- **Records for this exercise**:
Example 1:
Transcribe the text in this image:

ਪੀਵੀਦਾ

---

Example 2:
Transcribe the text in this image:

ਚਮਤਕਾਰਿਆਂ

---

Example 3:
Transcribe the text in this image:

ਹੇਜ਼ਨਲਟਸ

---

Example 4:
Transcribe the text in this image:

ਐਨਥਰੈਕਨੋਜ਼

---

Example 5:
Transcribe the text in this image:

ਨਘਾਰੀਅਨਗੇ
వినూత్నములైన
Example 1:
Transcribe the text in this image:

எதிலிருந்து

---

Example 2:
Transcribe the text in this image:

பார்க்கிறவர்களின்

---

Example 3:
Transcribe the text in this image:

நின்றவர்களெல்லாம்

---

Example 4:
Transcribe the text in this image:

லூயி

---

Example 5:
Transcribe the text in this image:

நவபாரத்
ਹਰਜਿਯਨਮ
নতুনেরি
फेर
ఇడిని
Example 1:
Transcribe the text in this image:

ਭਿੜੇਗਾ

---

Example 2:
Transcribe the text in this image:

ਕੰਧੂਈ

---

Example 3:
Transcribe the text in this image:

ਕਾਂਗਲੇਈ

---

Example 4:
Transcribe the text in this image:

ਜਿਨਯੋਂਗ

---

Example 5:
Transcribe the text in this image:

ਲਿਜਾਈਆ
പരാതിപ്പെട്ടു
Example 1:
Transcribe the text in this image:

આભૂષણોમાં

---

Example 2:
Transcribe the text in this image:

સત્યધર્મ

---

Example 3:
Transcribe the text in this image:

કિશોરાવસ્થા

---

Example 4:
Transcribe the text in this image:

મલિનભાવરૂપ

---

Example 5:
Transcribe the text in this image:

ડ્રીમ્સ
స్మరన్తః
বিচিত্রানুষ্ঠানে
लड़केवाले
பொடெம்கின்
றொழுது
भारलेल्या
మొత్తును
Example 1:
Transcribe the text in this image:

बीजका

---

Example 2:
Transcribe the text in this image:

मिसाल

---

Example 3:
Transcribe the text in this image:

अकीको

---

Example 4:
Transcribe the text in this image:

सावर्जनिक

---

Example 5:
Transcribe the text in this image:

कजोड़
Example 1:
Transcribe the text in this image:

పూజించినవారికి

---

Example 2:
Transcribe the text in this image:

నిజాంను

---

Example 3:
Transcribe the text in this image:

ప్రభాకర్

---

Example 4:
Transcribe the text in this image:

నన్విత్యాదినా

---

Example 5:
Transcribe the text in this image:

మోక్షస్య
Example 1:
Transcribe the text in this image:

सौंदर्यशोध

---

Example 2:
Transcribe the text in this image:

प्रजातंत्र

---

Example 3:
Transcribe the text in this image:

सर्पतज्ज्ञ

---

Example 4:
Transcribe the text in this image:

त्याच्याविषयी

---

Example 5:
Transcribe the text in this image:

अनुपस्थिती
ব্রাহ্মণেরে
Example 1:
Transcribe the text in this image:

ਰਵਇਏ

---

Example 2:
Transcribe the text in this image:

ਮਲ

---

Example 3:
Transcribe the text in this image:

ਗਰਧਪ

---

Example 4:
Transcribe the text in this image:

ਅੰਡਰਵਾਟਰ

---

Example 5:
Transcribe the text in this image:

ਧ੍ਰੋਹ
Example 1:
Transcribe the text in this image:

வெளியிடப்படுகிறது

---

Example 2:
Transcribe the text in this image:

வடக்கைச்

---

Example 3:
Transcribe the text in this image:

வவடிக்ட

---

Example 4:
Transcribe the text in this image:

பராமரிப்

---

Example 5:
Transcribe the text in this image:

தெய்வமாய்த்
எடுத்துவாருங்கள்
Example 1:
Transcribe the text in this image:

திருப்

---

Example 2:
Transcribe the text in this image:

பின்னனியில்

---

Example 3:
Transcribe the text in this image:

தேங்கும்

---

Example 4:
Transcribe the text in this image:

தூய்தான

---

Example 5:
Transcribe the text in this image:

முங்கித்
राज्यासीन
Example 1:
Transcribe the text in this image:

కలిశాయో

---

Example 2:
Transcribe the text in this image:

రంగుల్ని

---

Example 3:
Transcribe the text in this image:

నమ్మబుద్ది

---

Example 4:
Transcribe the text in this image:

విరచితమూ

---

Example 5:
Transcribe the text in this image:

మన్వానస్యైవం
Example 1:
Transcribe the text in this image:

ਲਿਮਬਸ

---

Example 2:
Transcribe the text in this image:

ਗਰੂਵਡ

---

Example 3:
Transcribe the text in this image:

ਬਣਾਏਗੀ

- **Work order**: Give back the entries exactly, so that each line matches the original.

- **Solution below**:
Example 1:
Transcribe the text in this image:

ਪੀਵੀਦਾ

---

Example 2:
Transcribe the text in this image:

ਚਮਤਕਾਰਿਆਂ

---

Example 3:
Transcribe the text in this image:

ਹੇਜ਼ਨਲਟਸ

---

Example 4:
Transcribe the text in this image:

ਐਨਥਰੈਕਨੋਜ਼

---

Example 5:
Transcribe the text in this image:

ਨਘਾਰੀਅਨਗੇ
వినూత్నములైన
Example 1:
Transcribe the text in this image:

எதிலிருந்து

---

Example 2:
Transcribe the text in this image:

பார்க்கிறவர்களின்

---

Example 3:
Transcribe the text in this image:

நின்றவர்களெல்லாம்

---

Example 4:
Transcribe the text in this image:

லூயி

---

Example 5:
Transcribe the text in this image:

நவபாரத்
ਹਰਜਿਯਨਮ
নতুনেরি
फेर
ఇడిని
Example 1:
Transcribe the text in this image:

ਭਿੜੇਗਾ

---

Example 2:
Transcribe the text in this image:

ਕੰਧੂਈ

---

Example 3:
Transcribe the text in this image:

ਕਾਂਗਲੇਈ

---

Example 4:
Transcribe the text in this image:

ਜਿਨਯੋਂਗ

---

Example 5:
Transcribe the text in this image:

ਲਿਜਾਈਆ
പരാതിപ്പെട്ടു
Example 1:
Transcribe the text in this image:

આભૂષણોમાં

---

Example 2:
Transcribe the text in this image:

સત્યધર્મ

---

Example 3:
Transcribe the text in this image:

કિશોરાવસ્થા

---

Example 4:
Transcribe the text in this image:

મલિનભાવરૂપ

---

Example 5:
Transcribe the text in this image:

ડ્રીમ્સ
స్మరన్తః
বিচিত্রানুষ্ঠানে
लड़केवाले
பொடெம்கின்
றொழுது
भारलेल्या
మొత్తును
Example 1:
Transcribe the text in this image:

बीजका

---

Example 2:
Transcribe the text in this image:

मिसाल

---

Example 3:
Transcribe the text in this image:

अकीको

---

Example 4:
Transcribe the text in this image:

सावर्जनिक

---

Example 5:
Transcribe the text in this image:

कजोड़
Example 1:
Transcribe the text in this image:

పూజించినవారికి

---

Example 2:
Transcribe the text in this image:

నిజాంను

---

Example 3:
Transcribe the text in this image:

ప్రభాకర్

---

Example 4:
Transcribe the text in this image:

నన్విత్యాదినా

---

Example 5:
Transcribe the text in this image:

మోక్షస్య
Example 1:
Transcribe the text in this image:

सौंदर्यशोध

---

Example 2:
Transcribe the text in this image:

प्रजातंत्र

---

Example 3:
Transcribe the text in this image:

सर्पतज्ज्ञ

---

Example 4:
Transcribe the text in this image:

त्याच्याविषयी

---

Example 5:
Transcribe the text in this image:

अनुपस्थिती
ব্রাহ্মণেরে
Example 1:
Transcribe the text in this image:

ਰਵਇਏ

---

Example 2:
Transcribe the text in this image:

ਮਲ

---

Example 3:
Transcribe the text in this image:

ਗਰਧਪ

---

Example 4:
Transcribe the text in this image:

ਅੰਡਰਵਾਟਰ

---

Example 5:
Transcribe the text in this image:

ਧ੍ਰੋਹ
Example 1:
Transcribe the text in this image:

வெளியிடப்படுகிறது

---

Example 2:
Transcribe the text in this image:

வடக்கைச்

---

Example 3:
Transcribe the text in this image:

வவடிக்ட

---

Example 4:
Transcribe the text in this image:

பராமரிப்

---

Example 5:
Transcribe the text in this image:

தெய்வமாய்த்
எடுத்துவாருங்கள்
Example 1:
Transcribe the text in this image:

திருப்

---

Example 2:
Transcribe the text in this image:

பின்னனியில்

---

Example 3:
Transcribe the text in this image:

தேங்கும்

---

Example 4:
Transcribe the text in this image:

தூய்தான

---

Example 5:
Transcribe the text in this image:

முங்கித்
राज्यासीन
Example 1:
Transcribe the text in this image:

కలిశాయో

---

Example 2:
Transcribe the text in this image:

రంగుల్ని

---

Example 3:
Transcribe the text in this image:

నమ్మబుద్ది

---

Example 4:
Transcribe the text in this image:

విరచితమూ

---

Example 5:
Transcribe the text in this image:

మన్వానస్యైవం
Example 1:
Transcribe the text in this image:

ਲਿਮਬਸ

---

Example 2:
Transcribe the text in this image:

ਗਰੂਵਡ

---

Example 3:
Transcribe the text in this image:

ਬਣਾਏਗੀ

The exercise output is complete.